_Task item_:
Arrange every line of the items below as a Markdown table with two columns, Row and Line. Skip blank lines and leave the pictures out.

[Extracted data entries]
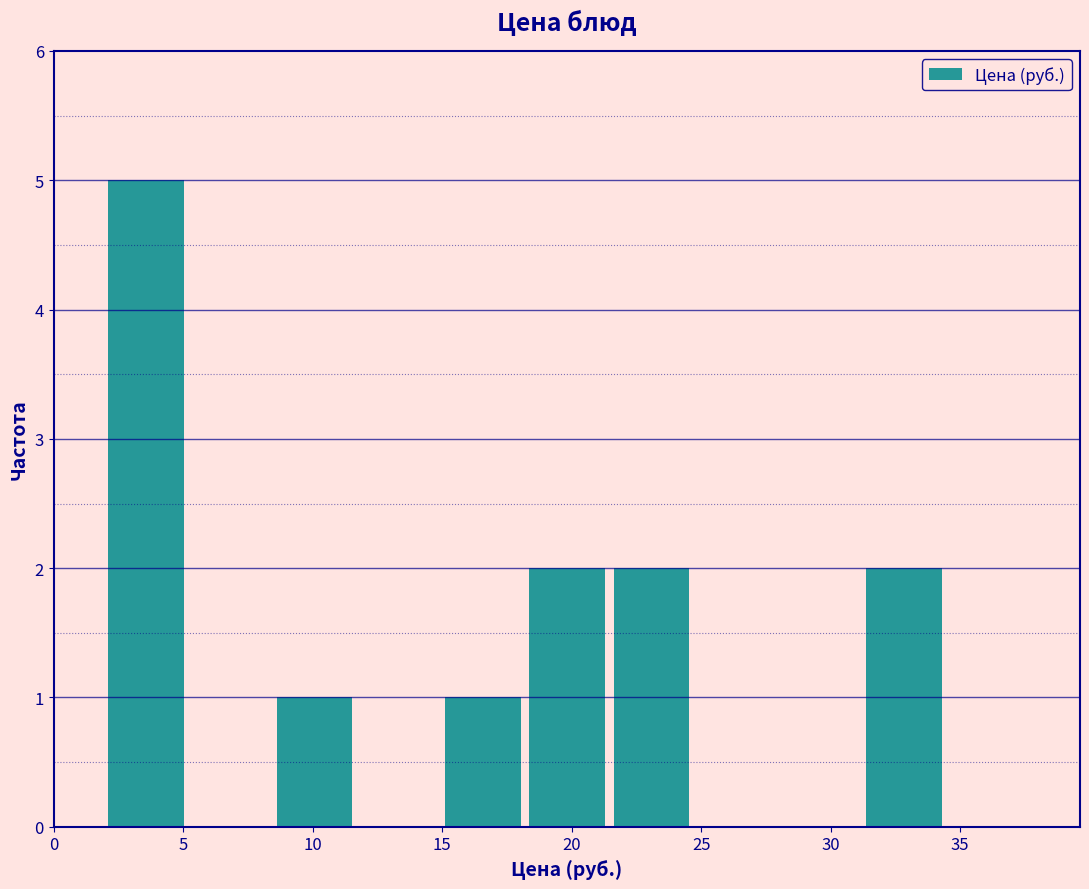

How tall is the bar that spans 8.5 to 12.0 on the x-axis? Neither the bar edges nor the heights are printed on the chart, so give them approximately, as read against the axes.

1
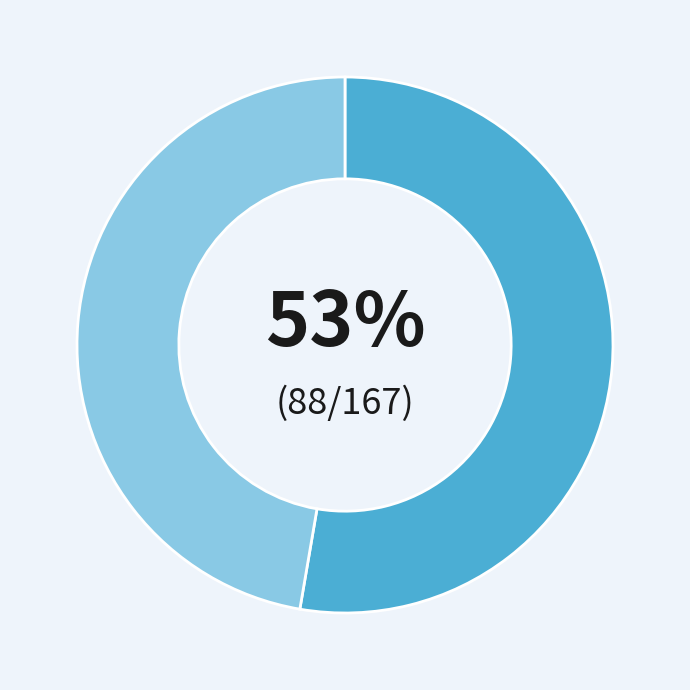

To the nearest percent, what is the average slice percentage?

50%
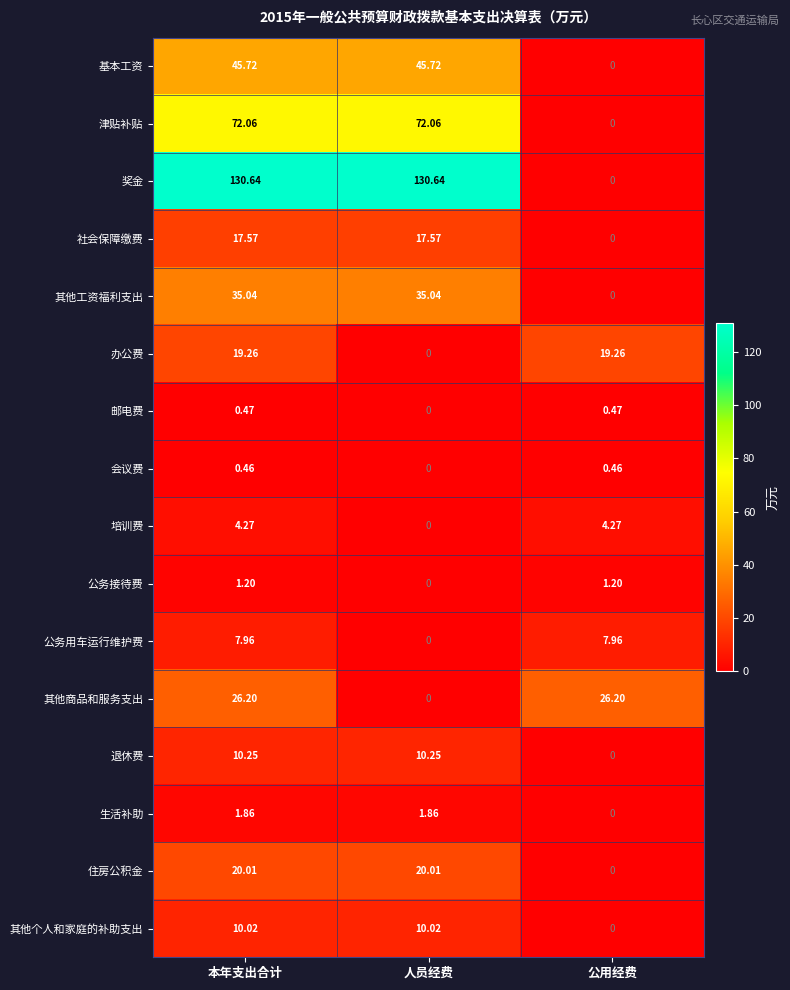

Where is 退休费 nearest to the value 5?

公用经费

_Result_:
| Row | Line |
|---|---|
| 1 | How tall is the bar that spans 8.5 to 12.0 on the x-axis? Neither the bar edges nor the heights are printed on the chart, so give them approximately, as read against the axes. |
| 2 | 1 |
| 3 | To the nearest percent, what is the average slice percentage? |
| 4 | 50% |
| 5 | Where is 退休费 nearest to the value 5? |
| 6 | 公用经费 |